NA ANTENIE: PIERWSZA PLANETA OD SŁOŃCA
Studio nagrań Ogłoszenia BIP Cennik
SŁUCHAJ RADIA ON-LINE
 

Wrócić na zwycięski szlak. Dziś mecz z Kazachstanem

Publikacja: 04.09.2017 g.14:00  Aktualizacja: 05.09.2017 g.06:31
Poznań
Reprezentacja Polski w piłce nożnej będzie chciała udowodnić, że piątkowa porażka z Danią była jedynie wypadkiem przy pracy.
blaszczykowski lewandowski pol-szwaj - PZPN/Łączy nas piłka
/ Fot. PZPN/Łączy nas piłka

Piątkowe spotkanie w Kopenhadze dla wielu obserwatorów było ogromnym zaskoczeniem. Niepokój wzbudziły nie tyle rozmiary porażki (tak wysoko reprezentacja nie przegrała od czerwca 2010 roku, kiedy uległa Hiszpanii 0:6), co styl gry, a w zasadzie jego brak. Polacy na tle europejskiego średniaka wyglądali niczym grupa przypadkowych osób, która po raz pierwszy spotkała się na boisku. Mimo wszystko nie musi to oznaczać końca znakomitego okresu w grze drużyny Adama Nawałki. Jest to jednak poważne ostrzeżenie, mające miejsce w odpowiednim momencie. Tego alarmu nie można zlekceważyć.

Nie do końca jednoznaczne w obliczu piątkowej przegranej może być spojrzenie na poniedziałkowych przeciwników, czyli Kazachstan. Mając w pamięci ubiegłoroczny remis na boisku w Astanie, a także niedawny "popis" Legii Warszawa w dwumeczu z klubem o tej samej nazwie, kadrowicze mają prawo obawiać się najbliższego rywala. Z drugiej jednak strony Kazachowie w obu przypadkach niemal do perfekcji wykorzystali atut sztucznej murawy, na której na co dzień grają. Poza tym, przy całej sympatii dla mieszkańców tego europejsko-azjatyckiego kraju, jest to najsłabsza drużyna w eliminacyjnej grupie E.

Można spodziewać się, że Nawałka dokona kilku zmian w jedenastce względem meczu z Duńczykami.
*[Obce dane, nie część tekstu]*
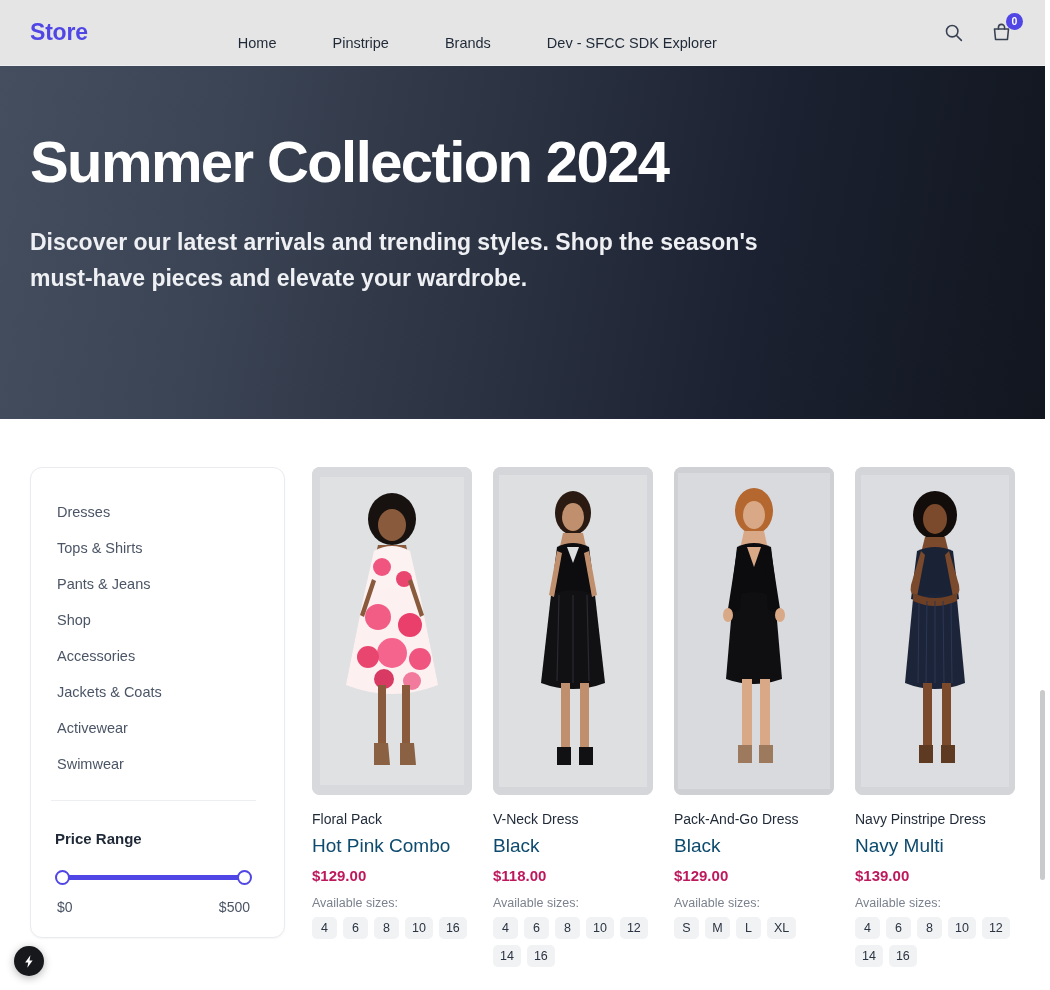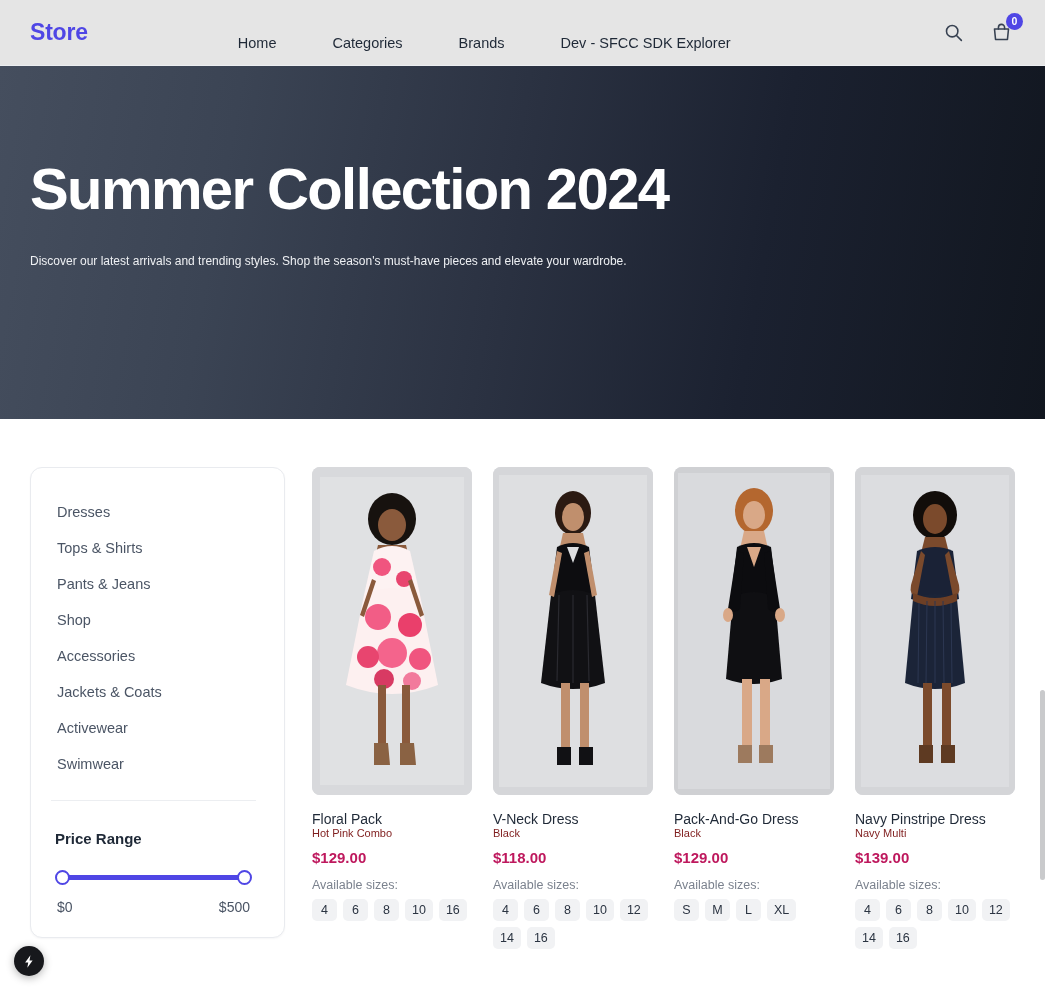"Categories" span.nav-link { text: Categories -> Pinstripe }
Poznańscy kibice mają prawo mieć uzasadnione nadzieje na to, że od pierwszych minut na boisku pojawi się lechita Maciej Makuszewski. Skrzydłowy Kolejorza okazał się, paradoksalnie, największym wygranym przegranego spotkania. 25 minut na boisku w Kopenhadze wystarczyło, by "Maki" udowodnił swoją przydatność dla reprezentacji. Swoim wejściem na murawę nieco ożywił senne poczynania ofensywne biało-czerwonych, co w opiniach wielu ekspertów wystarczyło do uznania go najlepszym polskim piłkarzem meczu.

Kazachstan będzie przeciwnikiem reprezentacji Polski po raz piąty. Premierowe spotkanie z należącą do struktur UEFA drużyną miało miejsce w czerwcu 2003 roku. Sparing rozgrywano na Stadionie Miejskim w Poznaniu, a w zwycięstwie 3:0 udział mieli zawodnicy wielkopolskich klubów - Amiki Wronki (strzelec drugiej bramki Tomasz Dawidowski i Marcin Burkhardt), a także Dyskobolii Grodzisk Wielkopolski (Marcin Zając).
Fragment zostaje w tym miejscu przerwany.